═══ THE INPUT

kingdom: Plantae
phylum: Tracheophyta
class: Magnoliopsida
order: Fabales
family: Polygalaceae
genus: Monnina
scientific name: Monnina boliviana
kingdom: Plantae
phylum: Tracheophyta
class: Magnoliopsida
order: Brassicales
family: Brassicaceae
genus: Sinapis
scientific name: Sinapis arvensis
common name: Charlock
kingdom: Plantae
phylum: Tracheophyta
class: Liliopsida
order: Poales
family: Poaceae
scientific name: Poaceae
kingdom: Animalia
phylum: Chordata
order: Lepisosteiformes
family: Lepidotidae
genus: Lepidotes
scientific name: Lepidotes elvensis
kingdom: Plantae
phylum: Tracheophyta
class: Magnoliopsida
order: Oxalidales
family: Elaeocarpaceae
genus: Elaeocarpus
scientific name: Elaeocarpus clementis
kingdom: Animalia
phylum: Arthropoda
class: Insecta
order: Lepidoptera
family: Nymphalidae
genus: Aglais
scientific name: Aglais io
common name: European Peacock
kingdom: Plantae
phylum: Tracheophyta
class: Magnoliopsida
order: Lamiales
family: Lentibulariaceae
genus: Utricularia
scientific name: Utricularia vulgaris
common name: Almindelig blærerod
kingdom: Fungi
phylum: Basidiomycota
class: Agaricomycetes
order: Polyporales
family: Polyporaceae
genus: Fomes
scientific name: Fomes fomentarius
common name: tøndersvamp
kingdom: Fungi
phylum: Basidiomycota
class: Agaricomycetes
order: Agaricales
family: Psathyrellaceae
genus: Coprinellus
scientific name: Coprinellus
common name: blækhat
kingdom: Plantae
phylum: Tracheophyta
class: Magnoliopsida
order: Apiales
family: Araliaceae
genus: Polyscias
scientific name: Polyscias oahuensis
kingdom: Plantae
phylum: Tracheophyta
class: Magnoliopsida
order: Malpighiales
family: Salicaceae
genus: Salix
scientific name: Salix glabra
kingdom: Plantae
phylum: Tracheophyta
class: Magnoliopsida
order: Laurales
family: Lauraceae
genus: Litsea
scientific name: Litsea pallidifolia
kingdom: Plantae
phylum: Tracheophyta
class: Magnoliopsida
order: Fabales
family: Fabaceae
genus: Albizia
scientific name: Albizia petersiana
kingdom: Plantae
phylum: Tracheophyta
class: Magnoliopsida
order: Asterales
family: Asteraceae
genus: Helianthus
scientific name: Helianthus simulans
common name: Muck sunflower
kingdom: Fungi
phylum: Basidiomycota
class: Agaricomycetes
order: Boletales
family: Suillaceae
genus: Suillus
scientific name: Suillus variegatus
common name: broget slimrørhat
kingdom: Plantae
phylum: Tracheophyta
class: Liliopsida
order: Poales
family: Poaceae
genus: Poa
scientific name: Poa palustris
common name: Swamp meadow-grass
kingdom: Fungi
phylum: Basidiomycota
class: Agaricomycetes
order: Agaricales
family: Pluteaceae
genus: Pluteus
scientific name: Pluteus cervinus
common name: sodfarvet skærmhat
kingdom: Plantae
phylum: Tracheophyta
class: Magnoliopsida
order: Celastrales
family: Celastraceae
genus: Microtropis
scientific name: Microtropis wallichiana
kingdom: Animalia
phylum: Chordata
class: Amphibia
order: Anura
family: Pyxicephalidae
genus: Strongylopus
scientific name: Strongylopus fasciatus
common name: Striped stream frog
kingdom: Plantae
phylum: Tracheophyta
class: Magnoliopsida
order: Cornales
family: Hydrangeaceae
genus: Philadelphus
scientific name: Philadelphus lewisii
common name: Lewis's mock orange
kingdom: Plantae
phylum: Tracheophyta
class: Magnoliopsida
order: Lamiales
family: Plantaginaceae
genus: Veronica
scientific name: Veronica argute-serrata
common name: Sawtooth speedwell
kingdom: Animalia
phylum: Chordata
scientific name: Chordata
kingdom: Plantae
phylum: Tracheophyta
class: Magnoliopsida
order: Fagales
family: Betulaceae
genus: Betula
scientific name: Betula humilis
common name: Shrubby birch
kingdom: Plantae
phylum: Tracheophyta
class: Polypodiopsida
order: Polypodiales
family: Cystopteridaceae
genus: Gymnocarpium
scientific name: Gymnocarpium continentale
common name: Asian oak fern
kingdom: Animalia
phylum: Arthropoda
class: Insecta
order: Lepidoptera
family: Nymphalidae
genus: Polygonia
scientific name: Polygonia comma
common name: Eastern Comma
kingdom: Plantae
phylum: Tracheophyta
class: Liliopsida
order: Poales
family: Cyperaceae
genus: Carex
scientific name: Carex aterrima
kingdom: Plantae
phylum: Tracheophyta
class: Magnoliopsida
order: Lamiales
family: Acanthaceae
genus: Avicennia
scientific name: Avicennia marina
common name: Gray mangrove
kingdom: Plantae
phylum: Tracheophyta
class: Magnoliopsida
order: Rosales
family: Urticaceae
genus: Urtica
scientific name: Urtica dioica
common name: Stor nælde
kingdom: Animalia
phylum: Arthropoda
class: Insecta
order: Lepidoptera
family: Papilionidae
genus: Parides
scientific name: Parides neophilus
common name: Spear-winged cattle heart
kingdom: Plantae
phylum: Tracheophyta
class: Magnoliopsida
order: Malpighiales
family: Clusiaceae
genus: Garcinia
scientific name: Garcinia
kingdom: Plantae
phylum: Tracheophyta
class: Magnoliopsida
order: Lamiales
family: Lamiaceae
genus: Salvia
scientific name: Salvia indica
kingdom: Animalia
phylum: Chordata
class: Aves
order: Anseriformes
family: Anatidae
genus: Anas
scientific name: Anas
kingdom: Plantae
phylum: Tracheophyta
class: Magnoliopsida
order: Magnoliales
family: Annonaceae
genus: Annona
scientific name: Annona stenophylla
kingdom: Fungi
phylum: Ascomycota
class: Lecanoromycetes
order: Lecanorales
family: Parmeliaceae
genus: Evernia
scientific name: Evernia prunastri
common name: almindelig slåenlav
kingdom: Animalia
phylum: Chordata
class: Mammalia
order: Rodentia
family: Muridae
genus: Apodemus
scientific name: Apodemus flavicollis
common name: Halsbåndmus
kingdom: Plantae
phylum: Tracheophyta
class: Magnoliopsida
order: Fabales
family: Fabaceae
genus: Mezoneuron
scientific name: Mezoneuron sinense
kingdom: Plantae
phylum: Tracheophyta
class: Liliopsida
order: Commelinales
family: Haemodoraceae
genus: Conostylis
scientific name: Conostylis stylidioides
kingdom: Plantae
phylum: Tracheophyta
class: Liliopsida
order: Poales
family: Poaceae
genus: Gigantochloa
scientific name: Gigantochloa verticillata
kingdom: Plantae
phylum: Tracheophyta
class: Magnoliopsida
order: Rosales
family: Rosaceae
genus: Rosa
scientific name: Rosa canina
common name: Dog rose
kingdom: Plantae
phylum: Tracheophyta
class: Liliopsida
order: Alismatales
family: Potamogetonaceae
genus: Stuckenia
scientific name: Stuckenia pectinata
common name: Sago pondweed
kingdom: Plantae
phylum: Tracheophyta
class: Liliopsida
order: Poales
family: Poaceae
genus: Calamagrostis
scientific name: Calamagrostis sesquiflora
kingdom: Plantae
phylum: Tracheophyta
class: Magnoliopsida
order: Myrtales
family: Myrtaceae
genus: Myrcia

══════

_YOUR GOAL_
Can you reproduce every line of the entries above, word for word and in the same order, from kingdom down to common name?

_RESULT OF THE TASK_
kingdom: Plantae
phylum: Tracheophyta
class: Magnoliopsida
order: Fabales
family: Polygalaceae
genus: Monnina
scientific name: Monnina boliviana
kingdom: Plantae
phylum: Tracheophyta
class: Magnoliopsida
order: Brassicales
family: Brassicaceae
genus: Sinapis
scientific name: Sinapis arvensis
common name: Charlock
kingdom: Plantae
phylum: Tracheophyta
class: Liliopsida
order: Poales
family: Poaceae
scientific name: Poaceae
kingdom: Animalia
phylum: Chordata
order: Lepisosteiformes
family: Lepidotidae
genus: Lepidotes
scientific name: Lepidotes elvensis
kingdom: Plantae
phylum: Tracheophyta
class: Magnoliopsida
order: Oxalidales
family: Elaeocarpaceae
genus: Elaeocarpus
scientific name: Elaeocarpus clementis
kingdom: Animalia
phylum: Arthropoda
class: Insecta
order: Lepidoptera
family: Nymphalidae
genus: Aglais
scientific name: Aglais io
common name: European Peacock
kingdom: Plantae
phylum: Tracheophyta
class: Magnoliopsida
order: Lamiales
family: Lentibulariaceae
genus: Utricularia
scientific name: Utricularia vulgaris
common name: Almindelig blærerod
kingdom: Fungi
phylum: Basidiomycota
class: Agaricomycetes
order: Polyporales
family: Polyporaceae
genus: Fomes
scientific name: Fomes fomentarius
common name: tøndersvamp
kingdom: Fungi
phylum: Basidiomycota
class: Agaricomycetes
order: Agaricales
family: Psathyrellaceae
genus: Coprinellus
scientific name: Coprinellus
common name: blækhat
kingdom: Plantae
phylum: Tracheophyta
class: Magnoliopsida
order: Apiales
family: Araliaceae
genus: Polyscias
scientific name: Polyscias oahuensis
kingdom: Plantae
phylum: Tracheophyta
class: Magnoliopsida
order: Malpighiales
family: Salicaceae
genus: Salix
scientific name: Salix glabra
kingdom: Plantae
phylum: Tracheophyta
class: Magnoliopsida
order: Laurales
family: Lauraceae
genus: Litsea
scientific name: Litsea pallidifolia
kingdom: Plantae
phylum: Tracheophyta
class: Magnoliopsida
order: Fabales
family: Fabaceae
genus: Albizia
scientific name: Albizia petersiana
kingdom: Plantae
phylum: Tracheophyta
class: Magnoliopsida
order: Asterales
family: Asteraceae
genus: Helianthus
scientific name: Helianthus simulans
common name: Muck sunflower
kingdom: Fungi
phylum: Basidiomycota
class: Agaricomycetes
order: Boletales
family: Suillaceae
genus: Suillus
scientific name: Suillus variegatus
common name: broget slimrørhat
kingdom: Plantae
phylum: Tracheophyta
class: Liliopsida
order: Poales
family: Poaceae
genus: Poa
scientific name: Poa palustris
common name: Swamp meadow-grass
kingdom: Fungi
phylum: Basidiomycota
class: Agaricomycetes
order: Agaricales
family: Pluteaceae
genus: Pluteus
scientific name: Pluteus cervinus
common name: sodfarvet skærmhat
kingdom: Plantae
phylum: Tracheophyta
class: Magnoliopsida
order: Celastrales
family: Celastraceae
genus: Microtropis
scientific name: Microtropis wallichiana
kingdom: Animalia
phylum: Chordata
class: Amphibia
order: Anura
family: Pyxicephalidae
genus: Strongylopus
scientific name: Strongylopus fasciatus
common name: Striped stream frog
kingdom: Plantae
phylum: Tracheophyta
class: Magnoliopsida
order: Cornales
family: Hydrangeaceae
genus: Philadelphus
scientific name: Philadelphus lewisii
common name: Lewis's mock orange
kingdom: Plantae
phylum: Tracheophyta
class: Magnoliopsida
order: Lamiales
family: Plantaginaceae
genus: Veronica
scientific name: Veronica argute-serrata
common name: Sawtooth speedwell
kingdom: Animalia
phylum: Chordata
scientific name: Chordata
kingdom: Plantae
phylum: Tracheophyta
class: Magnoliopsida
order: Fagales
family: Betulaceae
genus: Betula
scientific name: Betula humilis
common name: Shrubby birch
kingdom: Plantae
phylum: Tracheophyta
class: Polypodiopsida
order: Polypodiales
family: Cystopteridaceae
genus: Gymnocarpium
scientific name: Gymnocarpium continentale
common name: Asian oak fern
kingdom: Animalia
phylum: Arthropoda
class: Insecta
order: Lepidoptera
family: Nymphalidae
genus: Polygonia
scientific name: Polygonia comma
common name: Eastern Comma
kingdom: Plantae
phylum: Tracheophyta
class: Liliopsida
order: Poales
family: Cyperaceae
genus: Carex
scientific name: Carex aterrima
kingdom: Plantae
phylum: Tracheophyta
class: Magnoliopsida
order: Lamiales
family: Acanthaceae
genus: Avicennia
scientific name: Avicennia marina
common name: Gray mangrove
kingdom: Plantae
phylum: Tracheophyta
class: Magnoliopsida
order: Rosales
family: Urticaceae
genus: Urtica
scientific name: Urtica dioica
common name: Stor nælde
kingdom: Animalia
phylum: Arthropoda
class: Insecta
order: Lepidoptera
family: Papilionidae
genus: Parides
scientific name: Parides neophilus
common name: Spear-winged cattle heart
kingdom: Plantae
phylum: Tracheophyta
class: Magnoliopsida
order: Malpighiales
family: Clusiaceae
genus: Garcinia
scientific name: Garcinia
kingdom: Plantae
phylum: Tracheophyta
class: Magnoliopsida
order: Lamiales
family: Lamiaceae
genus: Salvia
scientific name: Salvia indica
kingdom: Animalia
phylum: Chordata
class: Aves
order: Anseriformes
family: Anatidae
genus: Anas
scientific name: Anas
kingdom: Plantae
phylum: Tracheophyta
class: Magnoliopsida
order: Magnoliales
family: Annonaceae
genus: Annona
scientific name: Annona stenophylla
kingdom: Fungi
phylum: Ascomycota
class: Lecanoromycetes
order: Lecanorales
family: Parmeliaceae
genus: Evernia
scientific name: Evernia prunastri
common name: almindelig slåenlav
kingdom: Animalia
phylum: Chordata
class: Mammalia
order: Rodentia
family: Muridae
genus: Apodemus
scientific name: Apodemus flavicollis
common name: Halsbåndmus
kingdom: Plantae
phylum: Tracheophyta
class: Magnoliopsida
order: Fabales
family: Fabaceae
genus: Mezoneuron
scientific name: Mezoneuron sinense
kingdom: Plantae
phylum: Tracheophyta
class: Liliopsida
order: Commelinales
family: Haemodoraceae
genus: Conostylis
scientific name: Conostylis stylidioides
kingdom: Plantae
phylum: Tracheophyta
class: Liliopsida
order: Poales
family: Poaceae
genus: Gigantochloa
scientific name: Gigantochloa verticillata
kingdom: Plantae
phylum: Tracheophyta
class: Magnoliopsida
order: Rosales
family: Rosaceae
genus: Rosa
scientific name: Rosa canina
common name: Dog rose
kingdom: Plantae
phylum: Tracheophyta
class: Liliopsida
order: Alismatales
family: Potamogetonaceae
genus: Stuckenia
scientific name: Stuckenia pectinata
common name: Sago pondweed
kingdom: Plantae
phylum: Tracheophyta
class: Liliopsida
order: Poales
family: Poaceae
genus: Calamagrostis
scientific name: Calamagrostis sesquiflora
kingdom: Plantae
phylum: Tracheophyta
class: Magnoliopsida
order: Myrtales
family: Myrtaceae
genus: Myrcia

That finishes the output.